California is a state that favors the death sentence, with 648 condemned inmates on death row. Eleven inmates have been executed since 1977, when the Legislature reinstated capital punishment. During his two years in office, Schwarzenegger has denied clemency twice despite the inmates' claims of mental illness, innocence and good behavior behind bars. Though some pundits have speculated that Schwarzenegger -- who's reeling from the defeat of four ballot measures he backed in a November special election, and has seen his popularity drop in the polls -- could grant Williams clemency to win favor with liberal voters, it would outrage his conservative Republican base.
While his supporters and opponents have loudly voiced their opinions about whether he deserves clemency, Williams has remained subdued in what may be the last days of his life. Over the phone, he has thanked his supporters at rallies and in interviews for their efforts, but is reluctant to talk about the execution. Gray-haired and bespectacled, Williams today appears to be a less menacing figure than the hulking gang founder of the 1970s. He also insists his heart has changed.
"There is no part of me that existed then that exists now," Williams told The Associated Press in a recent interview. "The majority of the detractors and naysayers ... it's difficult for them to recognize the redemption. They've been unable to stop smoking or drinking or lose weight and they're looking at me being in San Quentin and they say, 'This man is on death row convicted of killing four people, how can he be redeemed?' They can't believe that. They don't want to believe that. They would feel lesser about themselves."

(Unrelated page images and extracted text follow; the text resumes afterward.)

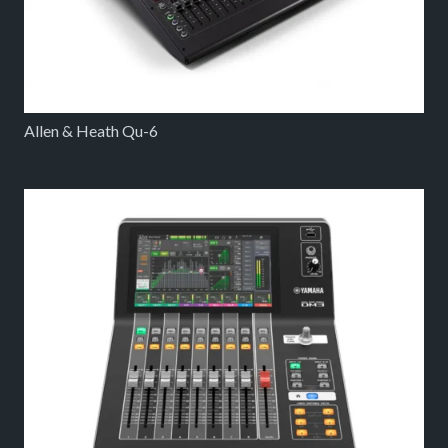
Allen & Heath Qu-6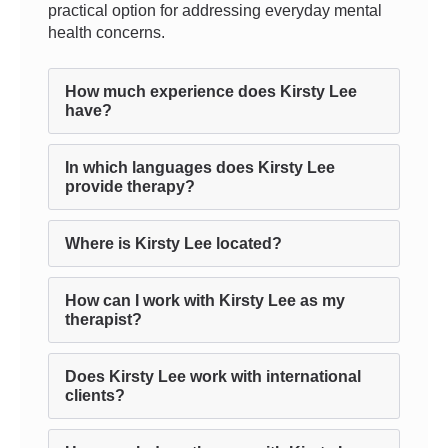
practical option for addressing everyday mental
health concerns.
How much experience does Kirsty Lee
have?
In which languages does Kirsty Lee
provide therapy?
Where is Kirsty Lee located?
How can I work with Kirsty Lee as my
therapist?
Does Kirsty Lee work with international
clients?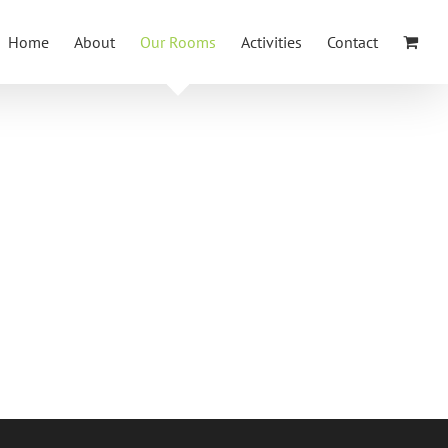
Home
About
Our Rooms
Activities
Contact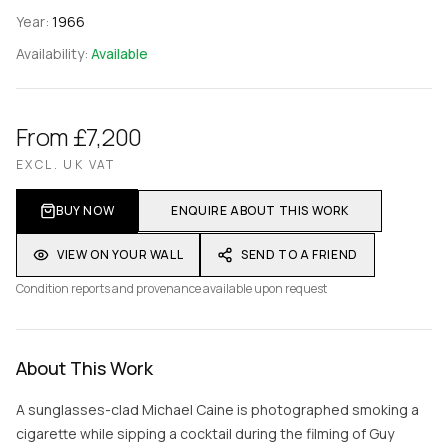
Year:
1966
Availability:
Available
From £7,200
EXCL. UK VAT
BUY NOW
ENQUIRE ABOUT THIS WORK
VIEW ON YOUR WALL
SEND TO A FRIEND
Condition reports and provenance available upon request
About This Work
A sunglasses-clad Michael Caine is photographed smoking a
cigarette while sipping a cocktail during the filming of Guy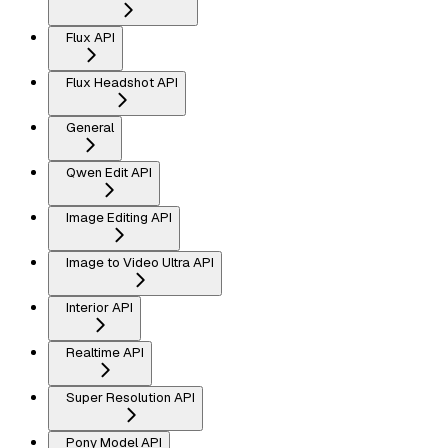
Flux API
Flux Headshot API
General
Qwen Edit API
Image Editing API
Image to Video Ultra API
Interior API
Realtime API
Super Resolution API
Pony Model API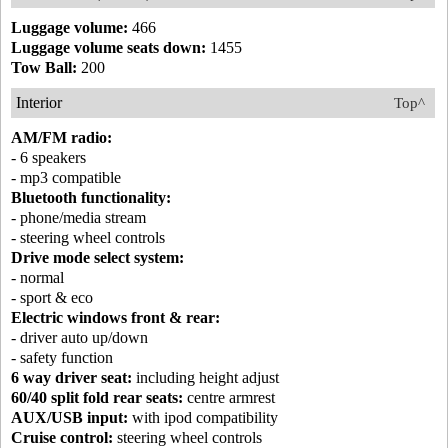
Luggage volume:
466
Luggage volume seats down:
1455
Tow Ball:
200
Interior
Top^
AM/FM radio:
- 6 speakers
- mp3 compatible
Bluetooth functionality:
- phone/media stream
- steering wheel controls
Drive mode select system:
- normal
- sport & eco
Electric windows front & rear:
- driver auto up/down
- safety function
6 way driver seat:
including height adjust
60/40 split fold rear seats:
centre armrest
AUX/USB input:
with ipod compatibility
Cruise control:
steering wheel controls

Some believe that if Williams is executed, violence will break out in black communities. One Los Angeles-based advocate for the homeless would favor Schwarzenegger postponing Williams' execution in return for a peace treaty to stop violence in the black community.
"I'm willing to stay Tookie's execution for, let's say, 30 days, whatever. You guys decide, provided you stop the young black men from killing each other, in your community," said Ted Hayes. "You do that, [the legacy of] Tookie lives. You don't do that, Tookie dies. Make the blacks -- African-American leadership -- responsible."